● **Written exercise**
Output every line of the entries below word for word, leaving out the pictures.

[Extracted data entries]
^^^^^^^^
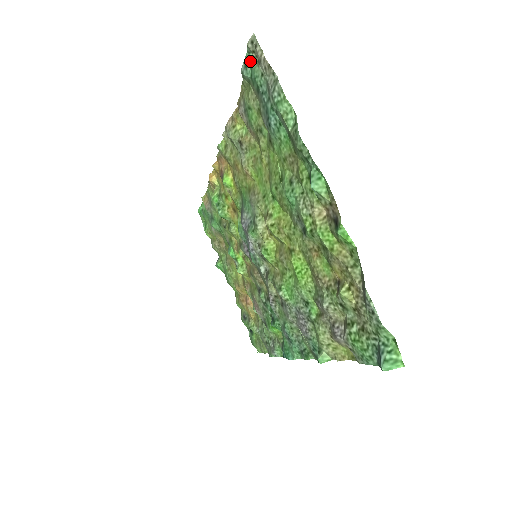
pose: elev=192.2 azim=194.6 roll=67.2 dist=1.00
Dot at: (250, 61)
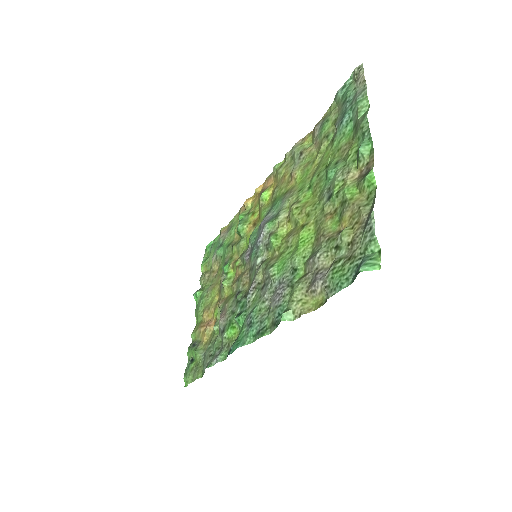
Dot at: (349, 84)
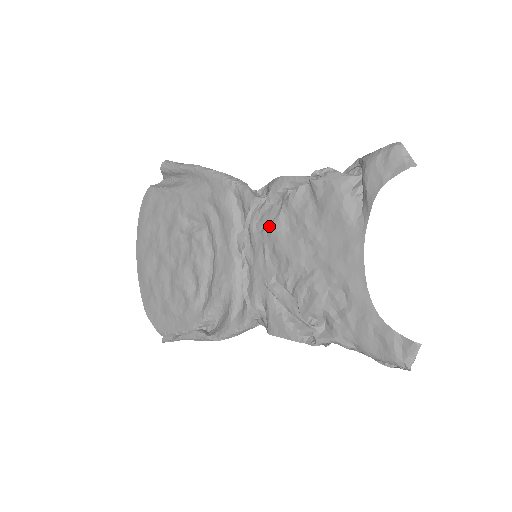
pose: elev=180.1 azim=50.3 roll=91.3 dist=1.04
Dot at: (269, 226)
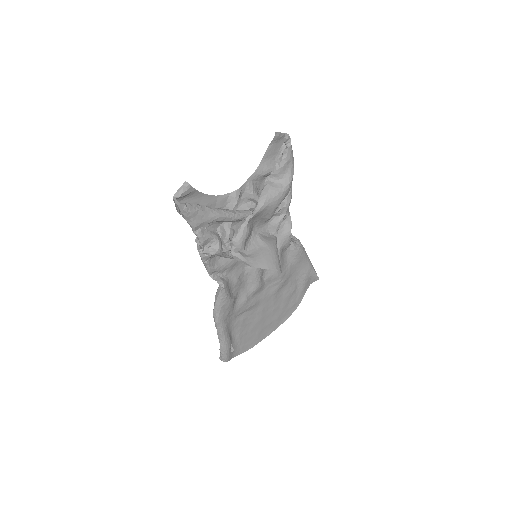
Dot at: occluded
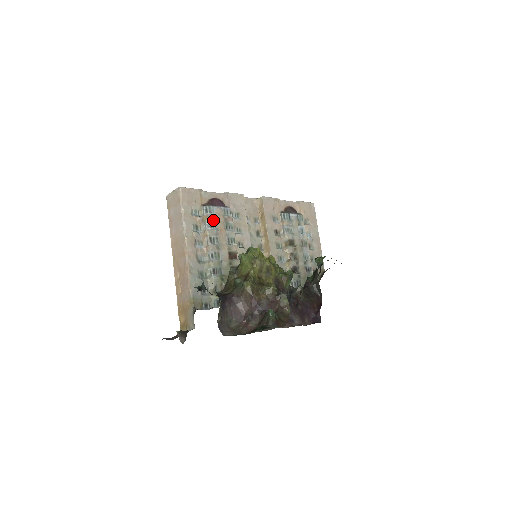
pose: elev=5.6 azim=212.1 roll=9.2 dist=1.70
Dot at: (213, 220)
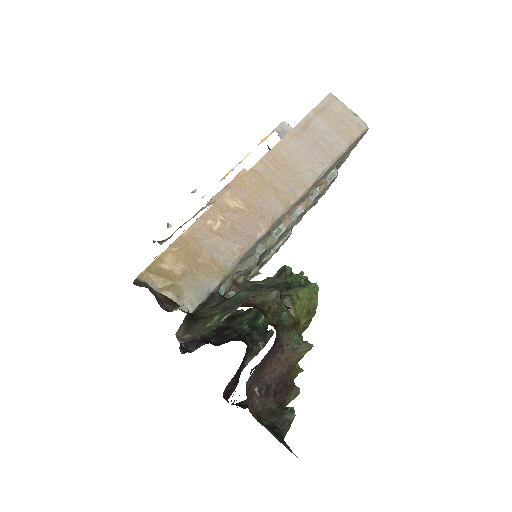
Dot at: (319, 196)
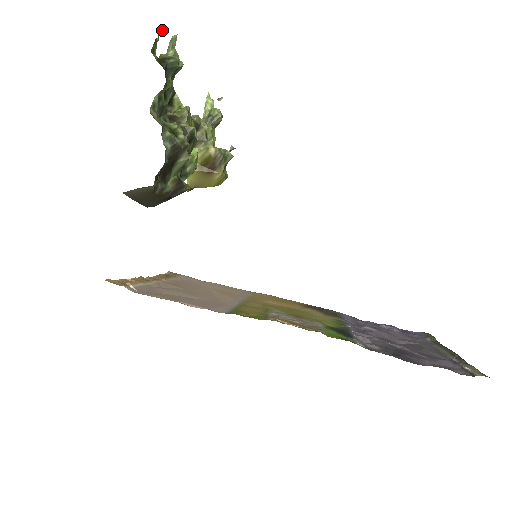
^^^^^^^^
● **Response below**
pose: elev=192.2 azim=194.6 roll=67.2 dist=1.00
Dot at: (250, 61)
Dot at: (349, 84)
pose: elev=180.1 azim=50.3 roll=91.3 dist=1.04
Dot at: (269, 226)
Dot at: occluded
pose: elev=5.6 azim=212.1 roll=9.2 dist=1.70
Dot at: (213, 220)
Dot at: (319, 196)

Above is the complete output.